L’acier ne représente certes qu’une part minime des exportations européennes vers les Etats-Unis, mais les Vingt-Huit craignent que des mesures similaires visent ensuite les importations d’automobiles, ce qui toucherait au premier chef l’Allemagne. Une rude tâche attend donc au G7 Emmanuel Macron, leader de fait des Européens présents, alors que Theresa May est engluée dans le Brexit, que Giuseppe Conte est aussi inexpérimenté qu’illisible et qu’Angela Merkel est affaiblie. Si la chancelière allemande reste ferme dans ses propos, affirmant s’attendre « à de sérieuses controverses » et reconnaissant « nombre de différences » entre les Etats-Unis et leurs partenaires, certains craignent, à Paris comme à Bruxelles, que Berlin soit tenté de faire cavalier seul pour trouver un arrangement avec Washington.

« Palabres inefficaces »

L’accord de juillet 2015 sur le nucléaire iranien, dont Washington s’est retiré, sera l’autre grand sujet de confrontation à La Malbaie. Paris, ainsi que Londres et Berlin, estiment qu’il est impératif de maintenir ce texte, qui met sous contrôle international le programme nucléaire de Téhéran en échange d’une levée des sanctions. En même temps, ils reconnaissent la nécessité de le compléter sur le programme balistique de la République islamique, les dispositions pour l’après-2025 ou la politique régionale agressive de l’Iran.

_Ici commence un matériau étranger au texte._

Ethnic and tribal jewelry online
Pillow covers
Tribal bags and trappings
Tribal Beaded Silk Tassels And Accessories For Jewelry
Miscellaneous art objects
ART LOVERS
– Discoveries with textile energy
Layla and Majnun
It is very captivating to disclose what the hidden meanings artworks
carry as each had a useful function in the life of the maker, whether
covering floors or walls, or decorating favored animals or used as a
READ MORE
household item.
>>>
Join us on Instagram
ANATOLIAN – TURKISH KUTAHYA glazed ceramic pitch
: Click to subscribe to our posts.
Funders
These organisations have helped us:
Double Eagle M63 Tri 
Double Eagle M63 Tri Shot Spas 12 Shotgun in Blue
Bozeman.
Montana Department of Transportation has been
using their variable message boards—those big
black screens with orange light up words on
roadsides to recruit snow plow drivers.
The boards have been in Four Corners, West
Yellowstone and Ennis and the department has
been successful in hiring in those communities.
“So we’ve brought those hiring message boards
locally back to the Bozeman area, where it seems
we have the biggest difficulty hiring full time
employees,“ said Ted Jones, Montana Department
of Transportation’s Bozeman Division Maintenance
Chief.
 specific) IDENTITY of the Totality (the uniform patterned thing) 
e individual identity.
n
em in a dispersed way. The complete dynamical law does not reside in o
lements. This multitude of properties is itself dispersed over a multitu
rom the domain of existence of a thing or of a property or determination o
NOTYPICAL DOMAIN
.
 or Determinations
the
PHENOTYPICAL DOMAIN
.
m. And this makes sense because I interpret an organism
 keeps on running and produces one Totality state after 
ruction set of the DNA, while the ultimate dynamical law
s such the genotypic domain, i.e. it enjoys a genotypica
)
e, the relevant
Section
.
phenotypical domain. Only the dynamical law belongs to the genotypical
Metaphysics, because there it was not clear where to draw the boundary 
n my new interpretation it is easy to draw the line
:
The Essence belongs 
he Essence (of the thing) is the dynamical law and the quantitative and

L’urgence est d’éviter que les Iraniens se retirent aussi de l’accord, lui donnant le coup de grâce, ce qui arrivera immanquablement s’ils n’en dégagent aucun bénéfice. Or les sanctions américaines ciblent toutes les entreprises, y compris non américaines, continuant à travailler avec l’Iran. Malgré les plaidoyers des Européens, l’administration Trump n’est guère disposée à accorder de quelconques exemptions.

« Le défi est d’essayer de préserver une forme d’unité à l’intérieur du G7 et vis-à-vis de l’extérieur, mais il ne faut pas hésiter à exprimer de manière ferme et forte les intérêts de la France et de l’Europe », avertit l’Elysée. Au-delà même des points les plus litigieux, il sera difficile d’arriver à un consensus sur les thèmes officiels prévus par la présidence canadienne – croissance inclusive, avenir du travail et du commerce, paix et sécurité, égalité femmes-hommes, changement climatique et énergie propre.

Lors du précédent G7, les Etats-Unis avaient refusé de signer le texte final, alors que Donald Trump préparait son retrait de l’accord sur le climat, annoncé quelques jours plus tard. La semaine dernière à Paris, les Etats-Unis ont refusé de signer la déclaration finale de l’Organisation de coopération et de développement économiques (OCDE), rejetant le principe de négociations multilatérales dénoncées comme « des palabres interminables et inefficaces ». Le G7-finances des 1er et 2 juin n’a pas non plus permis de déboucher sur une déclaration commune.